(SUPPLIED INFORMATION)
■ ■ ■ ■ ■ ■ ■
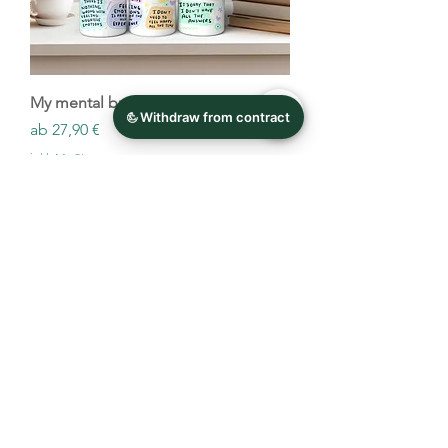
My mental breakdown Cup
Sale-Preis
ab
27,90 €
inkl. MwSt.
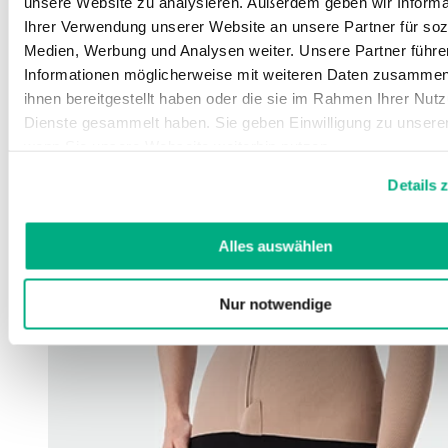
unsere Website zu analysieren. Außerdem geben wir Informa
Ihrer Verwendung unserer Website an unsere Partner für soz
Medien, Werbung und Analysen weiter. Unsere Partner führe
Informationen möglicherweise mit weiteren Daten zusammen,
ihnen bereitgestellt haben oder die sie im Rahmen Ihrer Nut
Dienste gesammelt haben. Sie geben Einwilligung zu unsere
wenn Sie unsere Webseite weiterhin nutzen.
Weitere Informationen finden Sie in unserer
Datenschutzerk
Details 
Impressum
.
Alles auswählen
Nur notwendige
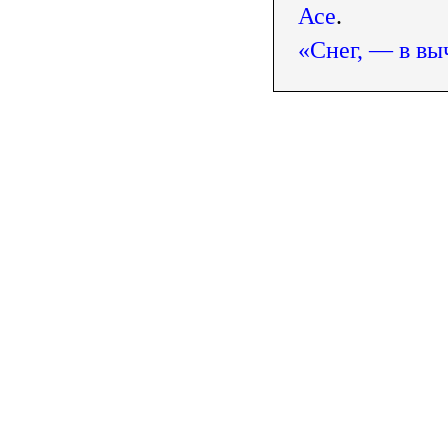
Асе
.
«Снег, — в вы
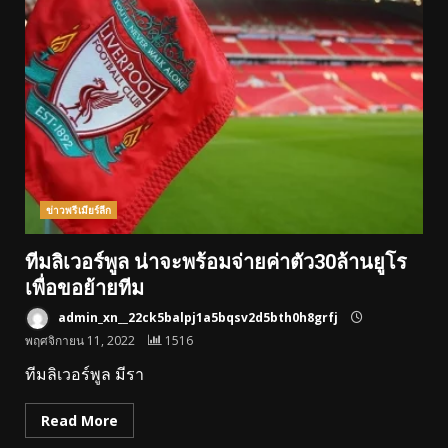
ข่าวพรีเมียร์ลีก
ทีมลิเวอร์พูล น่าจะพร้อมจ่ายค่าตัว30ล้านยูโร
เพื่อขอย้ายทีม
admin_xn__22ck5balpj1a5bqsv2d5bth0h8grfj
พฤศจิกายน 11, 2022
1516
ทีมลิเวอร์พูล มีรา
Read More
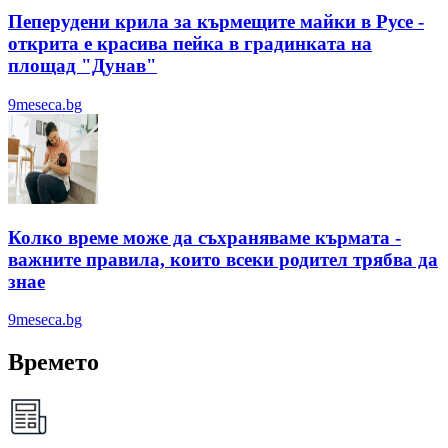
Пеперудени крила за кърмещите майки в Русе -
открита е красива пейка в градинката на
площад "Дунав"
9meseca.bg
Колко време може да съхраняваме кърмата -
важните правила, които всеки родител трябва да
знае
9meseca.bg
Времето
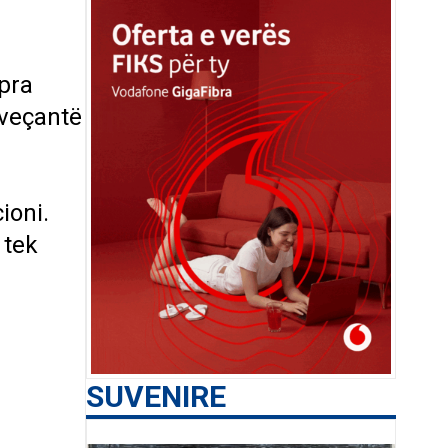
epra
 veçantë
ioni.
 tek
SUVENIRE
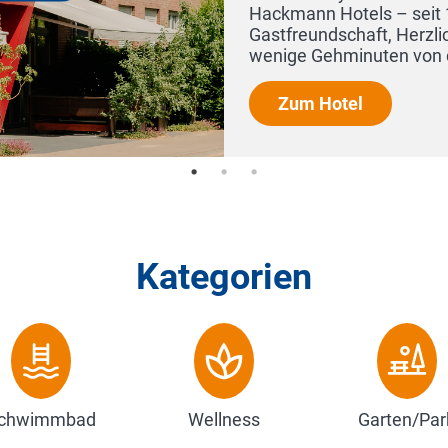
ame Hackmann für gelebte
. Mitten in Nordhorn, nur
...
Kategorien
chwimmbad
Wellness
Garten/Par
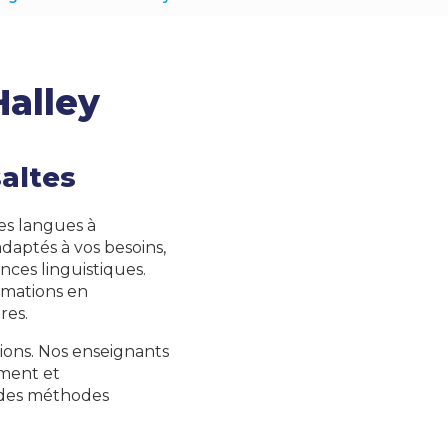
Halley
saltes
es langues à
adaptés à vos besoins,
ces linguistiques.
rmations en
res.
ions. Nos enseignants
ement et
 des méthodes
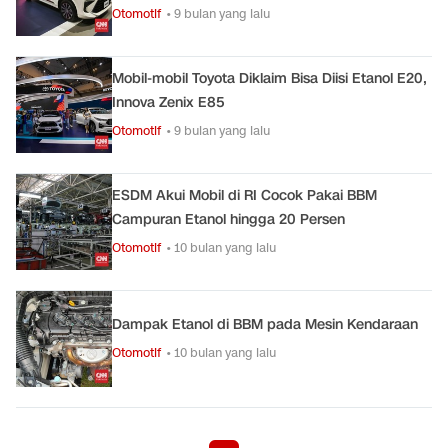
Otomotif
• 9 bulan yang lalu
Mobil-mobil Toyota Diklaim Bisa Diisi Etanol E20,
Innova Zenix E85
Otomotif
• 9 bulan yang lalu
ESDM Akui Mobil di RI Cocok Pakai BBM
Campuran Etanol hingga 20 Persen
Otomotif
• 10 bulan yang lalu
Dampak Etanol di BBM pada Mesin Kendaraan
Otomotif
• 10 bulan yang lalu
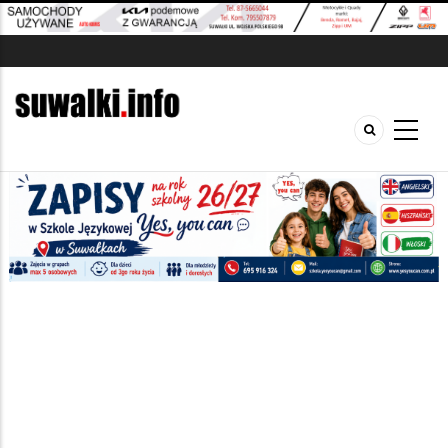
Szukana fraza w ogłoszeniach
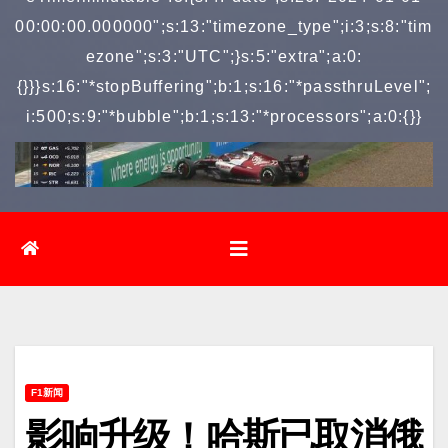
00:00:00.000000";s:13:"timezone_type";i:3;s:8:"tim
ezone";s:3:"UTC";}s:5:"extra";a:0:
{}}}s:16:"*stopBuffering";b:1;s:16:"*passthruLevel";
i:500;s:9:"*bubble";b:1;s:13:"*processors";a:0:{}}
F1新闻
影响升级！哈斯已取消俄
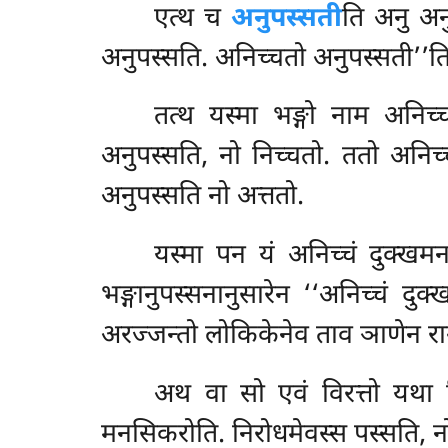
एत्थ
च
अनुपस्सती
ति अनु अनु
अनुपस्सति. अनिच्चतो अनुपस्सती’’
तत्थ यस्मा भङ्गो नाम अनिच्
अनुपस्सति, नो निच्चतो. ततो अनिच्च
अनुपस्सति नो अत्ततो.
यस्मा पन यं अनिच्चं दुक्खमनत
भङ्गानुपस्सनानुसारेन ‘‘अनिच्चं दुक
अरज्जन्तो लोकिकेनेव ताव ञाणेन रागं
अथ वा सो एवं विरत्तो यथा दि
मनसिकरोति. निरोधमेवस्स पस्सति, नो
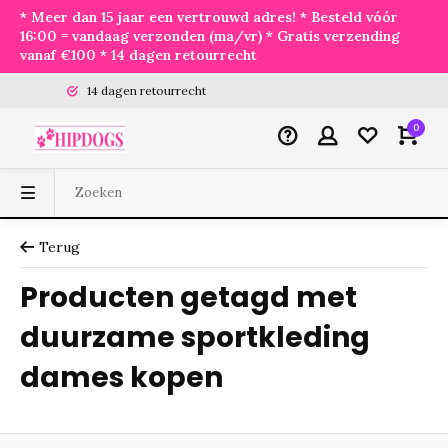
* Meer dan 15 jaar een vertrouwd adres! * Besteld vóór
16:00 = vandaag verzonden (ma/vr) * Gratis verzending
vanaf €100 * 14 dagen retourrecht
14 dagen retourrecht
0
Terug
Producten getagd met
duurzame sportkleding
dames kopen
■ ■ ■ ■ ■ ■ ■
(TASK) Please rewrite the listing with every "Otomotif" replaced by "Automotive" and everything else unchanged, leaving the pictures out.

(SOLUTION TO THIS PROBLEM)
My mental breakdown Cup
Sale-Preis
ab
27,90 €
inkl. MwSt.
unsere Website zu analysieren. Außerdem geben wir Informa
Ihrer Verwendung unserer Website an unsere Partner für soz
Medien, Werbung und Analysen weiter. Unsere Partner führe
Informationen möglicherweise mit weiteren Daten zusammen,
ihnen bereitgestellt haben oder die sie im Rahmen Ihrer Nut
Dienste gesammelt haben. Sie geben Einwilligung zu unsere
wenn Sie unsere Webseite weiterhin nutzen.
Weitere Informationen finden Sie in unserer
Datenschutzerk
Details 
Impressum
.
Alles auswählen
Nur notwendige
Асе
.
«Снег, — в вы
ข่าวพรีเมียร์ลีก
ทีมลิเวอร์พูล น่าจะพร้อมจ่ายค่าตัว30ล้านยูโร
เพื่อขอย้ายทีม
admin_xn__22ck5balpj1a5bqsv2d5bth0h8grfj
พฤศจิกายน 11, 2022
1516
ทีมลิเวอร์พูล มีรา
Read More
Пеперудени крила за кърмещите майки в Русе -
открита е красива пейка в градинката на
площад "Дунав"
9meseca.bg
Колко време може да съхраняваме кърмата -
важните правила, които всеки родител трябва да
знае
9meseca.bg
Времето
epra
 veçantë
ioni.
 tek
SUVENIRE
ame Hackmann für gelebte
. Mitten in Nordhorn, nur
...
Kategorien
chwimmbad
Wellness
Garten/Par
Halley
saltes
es langues à
adaptés à vos besoins,
ces linguistiques.
rmations en
res.
ions. Nos enseignants
ement et
 des méthodes
Automotive
• 9 bulan yang lalu
Mobil-mobil Toyota Diklaim Bisa Diisi Etanol E20,
Innova Zenix E85
Automotive
• 9 bulan yang lalu
ESDM Akui Mobil di RI Cocok Pakai BBM
Campuran Etanol hingga 20 Persen
Automotive
• 10 bulan yang lalu
Dampak Etanol di BBM pada Mesin Kendaraan
Automotive
• 10 bulan yang lalu
Szukana fraza w ogłoszeniach
00:00:00.000000";s:13:"timezone_type";i:3;s:8:"tim
ezone";s:3:"UTC";}s:5:"extra";a:0:
{}}}s:16:"*stopBuffering";b:1;s:16:"*passthruLevel";
i:500;s:9:"*bubble";b:1;s:13:"*processors";a:0:{}}
F1新闻
影响升级！哈斯已取消俄
एत्थ
च
अनुपस्सती
ति अनु अनु
अनुपस्सति. अनिच्चतो अनुपस्सती’’
तत्थ यस्मा भङ्गो नाम अनिच्
अनुपस्सति, नो निच्चतो. ततो अनिच्च
अनुपस्सति नो अत्ततो.
यस्मा पन यं अनिच्चं दुक्खमनत
भङ्गानुपस्सनानुसारेन ‘‘अनिच्चं दुक
अरज्जन्तो लोकिकेनेव ताव ञाणेन रागं
अथ वा सो एवं विरत्तो यथा दि
मनसिकरोति. निरोधमेवस्स पस्सति, नो
* Meer dan 15 jaar een vertrouwd adres! * Besteld vóór
16:00 = vandaag verzonden (ma/vr) * Gratis verzending
vanaf €100 * 14 dagen retourrecht
14 dagen retourrecht
0
Terug
Producten getagd met
duurzame sportkleding
dames kopen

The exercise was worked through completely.